# Directive
Transcribe the lines exactly as they appear, beginning at the start of the entries and ending with the line that contains "diperuntukkan bagi Rizal".
+-------+
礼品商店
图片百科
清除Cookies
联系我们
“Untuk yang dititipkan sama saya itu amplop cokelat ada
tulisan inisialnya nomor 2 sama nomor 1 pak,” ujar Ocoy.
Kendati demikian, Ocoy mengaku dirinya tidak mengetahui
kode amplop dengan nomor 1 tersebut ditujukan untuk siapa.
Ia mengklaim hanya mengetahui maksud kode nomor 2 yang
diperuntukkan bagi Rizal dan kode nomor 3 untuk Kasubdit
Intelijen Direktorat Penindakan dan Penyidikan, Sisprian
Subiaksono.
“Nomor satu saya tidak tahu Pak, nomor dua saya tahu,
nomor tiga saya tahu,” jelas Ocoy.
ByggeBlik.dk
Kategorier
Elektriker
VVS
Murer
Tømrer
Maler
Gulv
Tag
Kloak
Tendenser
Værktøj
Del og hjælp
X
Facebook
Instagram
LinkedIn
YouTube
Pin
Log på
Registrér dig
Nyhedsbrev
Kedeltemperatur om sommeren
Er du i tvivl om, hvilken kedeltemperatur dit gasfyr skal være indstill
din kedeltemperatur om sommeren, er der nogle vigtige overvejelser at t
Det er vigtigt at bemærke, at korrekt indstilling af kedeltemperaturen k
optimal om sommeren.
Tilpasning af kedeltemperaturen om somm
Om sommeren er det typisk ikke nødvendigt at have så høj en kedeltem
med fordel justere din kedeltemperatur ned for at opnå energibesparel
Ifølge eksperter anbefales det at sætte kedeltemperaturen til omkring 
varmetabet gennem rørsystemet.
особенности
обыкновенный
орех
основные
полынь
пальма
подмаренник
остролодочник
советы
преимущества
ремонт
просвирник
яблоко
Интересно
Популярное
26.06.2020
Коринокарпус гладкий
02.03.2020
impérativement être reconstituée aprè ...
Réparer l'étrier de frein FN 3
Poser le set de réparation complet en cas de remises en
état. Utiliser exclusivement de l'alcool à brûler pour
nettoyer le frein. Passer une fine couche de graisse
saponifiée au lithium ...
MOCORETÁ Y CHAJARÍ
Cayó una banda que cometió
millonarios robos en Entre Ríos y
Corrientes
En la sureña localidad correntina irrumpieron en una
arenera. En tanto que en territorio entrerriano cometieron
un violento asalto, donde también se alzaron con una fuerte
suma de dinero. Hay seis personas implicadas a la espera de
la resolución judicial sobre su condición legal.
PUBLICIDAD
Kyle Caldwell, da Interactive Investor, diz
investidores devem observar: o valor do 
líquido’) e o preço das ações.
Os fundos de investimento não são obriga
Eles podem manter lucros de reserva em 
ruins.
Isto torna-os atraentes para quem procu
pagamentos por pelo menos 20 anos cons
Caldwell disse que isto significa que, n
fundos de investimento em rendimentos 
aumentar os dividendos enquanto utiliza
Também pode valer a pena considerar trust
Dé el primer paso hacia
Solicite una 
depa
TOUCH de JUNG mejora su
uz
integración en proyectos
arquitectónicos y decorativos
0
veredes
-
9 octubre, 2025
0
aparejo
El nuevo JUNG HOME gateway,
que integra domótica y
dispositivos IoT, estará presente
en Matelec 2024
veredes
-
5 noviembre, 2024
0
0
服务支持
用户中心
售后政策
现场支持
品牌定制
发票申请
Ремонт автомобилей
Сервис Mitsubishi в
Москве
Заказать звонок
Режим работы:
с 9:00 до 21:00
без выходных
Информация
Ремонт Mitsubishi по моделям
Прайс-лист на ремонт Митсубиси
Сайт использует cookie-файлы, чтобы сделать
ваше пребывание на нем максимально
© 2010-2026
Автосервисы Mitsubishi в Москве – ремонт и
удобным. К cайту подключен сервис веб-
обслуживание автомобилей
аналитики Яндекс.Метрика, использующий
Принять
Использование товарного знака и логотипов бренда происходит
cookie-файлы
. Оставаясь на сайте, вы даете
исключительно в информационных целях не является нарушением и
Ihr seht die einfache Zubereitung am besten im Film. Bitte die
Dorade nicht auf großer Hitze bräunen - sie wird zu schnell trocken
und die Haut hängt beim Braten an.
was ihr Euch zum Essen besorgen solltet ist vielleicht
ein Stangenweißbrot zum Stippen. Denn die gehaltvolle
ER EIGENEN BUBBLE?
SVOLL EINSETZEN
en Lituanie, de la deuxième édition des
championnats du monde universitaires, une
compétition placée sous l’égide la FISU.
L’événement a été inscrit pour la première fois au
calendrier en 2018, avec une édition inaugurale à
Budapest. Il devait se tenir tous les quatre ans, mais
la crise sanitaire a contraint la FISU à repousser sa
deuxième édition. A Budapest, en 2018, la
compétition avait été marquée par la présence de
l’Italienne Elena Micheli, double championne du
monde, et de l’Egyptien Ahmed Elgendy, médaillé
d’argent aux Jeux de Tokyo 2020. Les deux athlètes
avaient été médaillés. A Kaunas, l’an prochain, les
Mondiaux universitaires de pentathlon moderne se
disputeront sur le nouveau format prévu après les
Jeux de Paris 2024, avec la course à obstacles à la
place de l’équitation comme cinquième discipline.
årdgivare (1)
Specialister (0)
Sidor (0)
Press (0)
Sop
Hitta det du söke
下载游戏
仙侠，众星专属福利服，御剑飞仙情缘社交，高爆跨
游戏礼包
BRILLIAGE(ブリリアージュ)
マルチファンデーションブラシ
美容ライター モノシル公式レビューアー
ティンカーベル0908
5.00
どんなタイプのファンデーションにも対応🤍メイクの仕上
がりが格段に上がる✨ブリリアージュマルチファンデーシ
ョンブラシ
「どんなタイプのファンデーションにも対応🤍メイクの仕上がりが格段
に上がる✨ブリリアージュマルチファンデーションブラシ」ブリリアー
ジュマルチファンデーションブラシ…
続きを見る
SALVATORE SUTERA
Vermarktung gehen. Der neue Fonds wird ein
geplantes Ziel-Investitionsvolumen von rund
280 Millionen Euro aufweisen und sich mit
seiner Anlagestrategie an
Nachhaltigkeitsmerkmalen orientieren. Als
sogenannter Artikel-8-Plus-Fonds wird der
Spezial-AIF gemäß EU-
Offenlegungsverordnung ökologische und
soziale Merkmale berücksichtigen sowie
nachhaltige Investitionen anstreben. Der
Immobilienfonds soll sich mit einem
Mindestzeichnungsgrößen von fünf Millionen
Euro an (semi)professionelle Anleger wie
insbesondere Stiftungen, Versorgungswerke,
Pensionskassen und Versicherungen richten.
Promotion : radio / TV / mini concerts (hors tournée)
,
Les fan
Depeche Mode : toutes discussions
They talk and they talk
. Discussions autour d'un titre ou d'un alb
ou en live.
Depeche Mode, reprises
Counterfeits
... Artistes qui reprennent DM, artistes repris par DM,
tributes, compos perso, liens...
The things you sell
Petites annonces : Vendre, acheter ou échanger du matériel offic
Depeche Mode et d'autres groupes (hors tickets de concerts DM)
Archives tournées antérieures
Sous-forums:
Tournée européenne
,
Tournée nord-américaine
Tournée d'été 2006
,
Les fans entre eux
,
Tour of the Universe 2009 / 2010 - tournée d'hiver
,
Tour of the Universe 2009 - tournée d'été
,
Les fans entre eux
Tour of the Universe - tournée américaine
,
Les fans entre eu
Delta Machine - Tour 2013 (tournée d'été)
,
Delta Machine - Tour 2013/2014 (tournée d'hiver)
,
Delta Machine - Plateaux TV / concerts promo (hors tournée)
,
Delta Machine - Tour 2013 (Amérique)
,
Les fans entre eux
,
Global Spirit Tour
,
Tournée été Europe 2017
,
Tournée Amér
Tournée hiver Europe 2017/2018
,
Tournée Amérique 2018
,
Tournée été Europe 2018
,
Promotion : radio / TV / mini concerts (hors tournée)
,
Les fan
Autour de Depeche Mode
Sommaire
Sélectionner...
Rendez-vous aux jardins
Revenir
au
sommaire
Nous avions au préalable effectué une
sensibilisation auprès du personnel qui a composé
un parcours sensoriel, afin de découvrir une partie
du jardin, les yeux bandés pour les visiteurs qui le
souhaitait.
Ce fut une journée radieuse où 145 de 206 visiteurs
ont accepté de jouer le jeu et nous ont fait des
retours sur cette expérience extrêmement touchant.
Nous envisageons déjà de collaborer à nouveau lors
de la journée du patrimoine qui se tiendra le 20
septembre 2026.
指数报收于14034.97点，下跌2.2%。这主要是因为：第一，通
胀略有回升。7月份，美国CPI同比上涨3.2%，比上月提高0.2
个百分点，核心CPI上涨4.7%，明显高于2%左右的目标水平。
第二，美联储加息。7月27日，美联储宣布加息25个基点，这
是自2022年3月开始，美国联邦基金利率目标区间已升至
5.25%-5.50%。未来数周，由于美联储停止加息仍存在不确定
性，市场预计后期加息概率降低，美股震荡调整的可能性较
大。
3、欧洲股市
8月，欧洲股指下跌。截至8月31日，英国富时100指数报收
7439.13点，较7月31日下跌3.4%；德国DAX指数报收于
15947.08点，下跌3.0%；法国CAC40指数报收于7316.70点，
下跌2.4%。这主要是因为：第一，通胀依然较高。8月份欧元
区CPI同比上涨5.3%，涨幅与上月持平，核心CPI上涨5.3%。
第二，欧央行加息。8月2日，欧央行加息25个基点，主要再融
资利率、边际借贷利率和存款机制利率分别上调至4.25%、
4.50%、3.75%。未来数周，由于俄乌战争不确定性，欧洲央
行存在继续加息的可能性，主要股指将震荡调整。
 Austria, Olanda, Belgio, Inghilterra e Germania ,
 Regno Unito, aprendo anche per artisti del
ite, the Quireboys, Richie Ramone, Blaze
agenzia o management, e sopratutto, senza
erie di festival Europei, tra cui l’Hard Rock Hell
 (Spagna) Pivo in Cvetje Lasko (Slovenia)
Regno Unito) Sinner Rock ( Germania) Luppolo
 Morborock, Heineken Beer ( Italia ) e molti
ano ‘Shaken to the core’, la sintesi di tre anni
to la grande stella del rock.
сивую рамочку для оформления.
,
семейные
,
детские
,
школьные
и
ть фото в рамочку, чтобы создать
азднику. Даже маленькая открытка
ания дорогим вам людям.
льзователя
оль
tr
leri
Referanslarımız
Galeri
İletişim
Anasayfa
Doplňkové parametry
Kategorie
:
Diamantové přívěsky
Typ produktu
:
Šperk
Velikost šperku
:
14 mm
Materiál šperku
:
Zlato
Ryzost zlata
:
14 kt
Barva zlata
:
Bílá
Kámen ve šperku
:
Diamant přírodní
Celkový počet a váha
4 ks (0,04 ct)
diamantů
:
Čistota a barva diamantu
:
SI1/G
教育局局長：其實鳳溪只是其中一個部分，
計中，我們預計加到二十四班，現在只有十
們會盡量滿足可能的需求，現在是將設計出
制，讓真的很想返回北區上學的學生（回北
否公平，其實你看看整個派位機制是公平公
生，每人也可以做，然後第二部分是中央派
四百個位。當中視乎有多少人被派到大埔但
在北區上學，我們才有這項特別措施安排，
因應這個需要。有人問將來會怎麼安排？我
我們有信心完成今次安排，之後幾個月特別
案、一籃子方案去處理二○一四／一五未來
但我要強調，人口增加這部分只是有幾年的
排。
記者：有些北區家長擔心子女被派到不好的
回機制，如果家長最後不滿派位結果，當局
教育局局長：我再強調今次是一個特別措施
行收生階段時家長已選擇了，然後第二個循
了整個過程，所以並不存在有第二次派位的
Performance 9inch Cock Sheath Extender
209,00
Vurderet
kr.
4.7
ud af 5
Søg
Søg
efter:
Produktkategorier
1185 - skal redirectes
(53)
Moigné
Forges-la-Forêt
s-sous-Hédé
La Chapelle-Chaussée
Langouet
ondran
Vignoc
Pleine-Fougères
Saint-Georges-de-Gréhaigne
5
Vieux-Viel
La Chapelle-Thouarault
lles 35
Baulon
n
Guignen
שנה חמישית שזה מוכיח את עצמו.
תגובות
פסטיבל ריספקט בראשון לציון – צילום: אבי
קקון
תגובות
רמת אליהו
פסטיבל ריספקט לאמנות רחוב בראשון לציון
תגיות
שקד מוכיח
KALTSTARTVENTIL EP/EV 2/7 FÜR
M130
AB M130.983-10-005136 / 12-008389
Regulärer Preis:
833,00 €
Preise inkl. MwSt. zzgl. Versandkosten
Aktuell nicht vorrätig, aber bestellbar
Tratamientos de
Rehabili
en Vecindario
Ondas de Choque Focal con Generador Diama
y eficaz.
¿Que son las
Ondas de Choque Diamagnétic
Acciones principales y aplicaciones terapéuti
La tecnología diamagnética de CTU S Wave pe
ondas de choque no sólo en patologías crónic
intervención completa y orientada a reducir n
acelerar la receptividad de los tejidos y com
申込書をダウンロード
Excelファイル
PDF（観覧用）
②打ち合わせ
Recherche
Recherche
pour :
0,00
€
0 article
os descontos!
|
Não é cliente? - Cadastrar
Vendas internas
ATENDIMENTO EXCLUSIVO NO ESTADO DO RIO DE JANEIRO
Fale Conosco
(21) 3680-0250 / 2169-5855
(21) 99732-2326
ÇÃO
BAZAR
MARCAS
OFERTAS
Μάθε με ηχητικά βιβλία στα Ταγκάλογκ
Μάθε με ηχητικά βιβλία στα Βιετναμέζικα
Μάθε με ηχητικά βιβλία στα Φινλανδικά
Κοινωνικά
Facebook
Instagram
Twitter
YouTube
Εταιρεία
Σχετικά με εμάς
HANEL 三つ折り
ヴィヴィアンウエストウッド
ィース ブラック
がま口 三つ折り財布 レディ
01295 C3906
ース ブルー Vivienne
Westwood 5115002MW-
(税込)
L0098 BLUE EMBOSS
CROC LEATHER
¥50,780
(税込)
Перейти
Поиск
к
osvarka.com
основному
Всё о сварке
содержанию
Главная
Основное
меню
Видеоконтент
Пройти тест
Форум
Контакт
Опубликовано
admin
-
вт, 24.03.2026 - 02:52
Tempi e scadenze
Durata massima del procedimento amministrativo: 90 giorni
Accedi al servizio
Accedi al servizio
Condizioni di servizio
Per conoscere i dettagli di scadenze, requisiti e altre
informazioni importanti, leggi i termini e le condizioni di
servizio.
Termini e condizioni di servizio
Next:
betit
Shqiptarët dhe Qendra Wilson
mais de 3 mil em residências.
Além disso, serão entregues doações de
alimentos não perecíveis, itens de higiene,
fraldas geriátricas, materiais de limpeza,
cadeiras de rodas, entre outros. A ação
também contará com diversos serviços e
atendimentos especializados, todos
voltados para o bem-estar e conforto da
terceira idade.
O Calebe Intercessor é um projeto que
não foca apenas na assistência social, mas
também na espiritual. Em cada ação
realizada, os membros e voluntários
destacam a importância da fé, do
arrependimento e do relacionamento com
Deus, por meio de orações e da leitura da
+-------+
# Solved problem
礼品商店
图片百科
清除Cookies
联系我们
“Untuk yang dititipkan sama saya itu amplop cokelat ada
tulisan inisialnya nomor 2 sama nomor 1 pak,” ujar Ocoy.
Kendati demikian, Ocoy mengaku dirinya tidak mengetahui
kode amplop dengan nomor 1 tersebut ditujukan untuk siapa.
Ia mengklaim hanya mengetahui maksud kode nomor 2 yang
diperuntukkan bagi Rizal dan kode nomor 3 untuk Kasubdit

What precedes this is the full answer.